Originally, the Constitution of India did not make any provision with respect to the Special Officer for Linguistic Minorities. Later, the States Reorganization Commission (1953-55) made a recommendation in this regard. Accordingly, the Seventh Constitutional Amendment Act of 1956 inserted a new Article 350-B in Part XVII of the Constitution. This article contains the following provisions: There should be a Special Officer for Linguistic Minorities. He is to be appointed by the President of India. It would be the duty of the Special Officer to investigate all matters relating to the safeguards provided for linguistic minorities under the Constitution. He would report to the President upon those matters at such intervals as the President may direct. The President should place all such reports before each House of Parliament and send it to the governments of the states concerned. It must be noted here that the Constitution does not specify the qualifications, tenure, salaries and allowances, service conditions, and procedure for removal of the Special Officer for Linguistic Minorities.
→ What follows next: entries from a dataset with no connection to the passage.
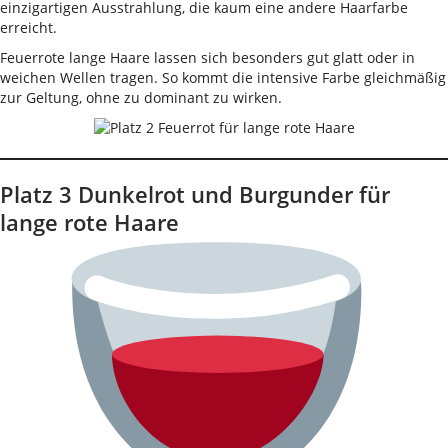
einzigartigen Ausstrahlung, die kaum eine andere Haarfarbe
erreicht.
Feuerrote lange Haare lassen sich besonders gut glatt oder in
weichen Wellen tragen. So kommt die intensive Farbe gleichmäßig
zur Geltung, ohne zu dominant zu wirken.
Platz 3 Dunkelrot und Burgunder für
lange rote Haare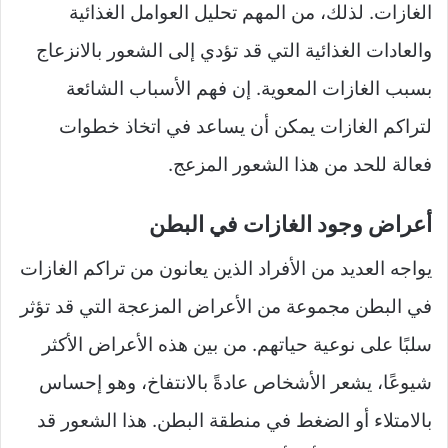
الغازات. لذلك، من المهم تحليل العوامل الغذائية
والعادات الغذائية التي قد تؤدي إلى الشعور بالانزعاج
بسبب الغازات المعوية. إن فهم الأسباب الشائعة
لتراكم الغازات يمكن أن يساعد في اتخاذ خطوات
فعالة للحد من هذا الشعور المزعج.
أعراض وجود الغازات في البطن
يواجه العديد من الأفراد الذين يعانون من تراكم الغازات
في البطن مجموعة من الأعراض المزعجة التي قد تؤثر
سلبًا على نوعية حياتهم. من بين هذه الأعراض الأكثر
شيوعًا، يشعر الأشخاص عادةً بالانتفاخ، وهو إحساس
بالامتلاء أو الضغط في منطقة البطن. هذا الشعور قد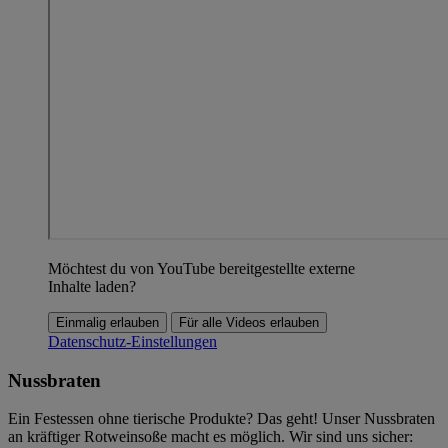
Möchtest du von YouTube bereitgestellte externe
Inhalte laden?
Einmalig erlauben
Für alle Videos erlauben
Datenschutz-Einstellungen
Nussbraten
Ein Festessen ohne tierische Produkte? Das geht! Unser Nussbraten
an kräftiger Rotweinsoße macht es möglich. Wir sind uns sicher:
Powers, Functions, and Responsibilities
In pursuance of the provision of Article 350-B of the Constitution, the office of the Special Officer for Linguistic Minorities was created in 1957. He is designated as the Commissioner for Linguistic Minorities. The Commissioner has his headquarters at Allahabad (Uttar Pradesh). He has three regional offices at Belgaum (Karnataka), Chennai (Tamil Nadu), and Kolkata (West Bengal). Each is headed by an Assistant Commissioner. The Commissioner is assisted at headquarters by Deputy Commissioner and an Assistant Commissioner. He maintains liaison with the State Governments and Union Territories through nodal officers appointed by them. At the Central level, the Commissioner falls under the Ministry of Minority Affairs. Hence, he submits the annual reports or other reports to the President through the Union Minority Affairs Minister.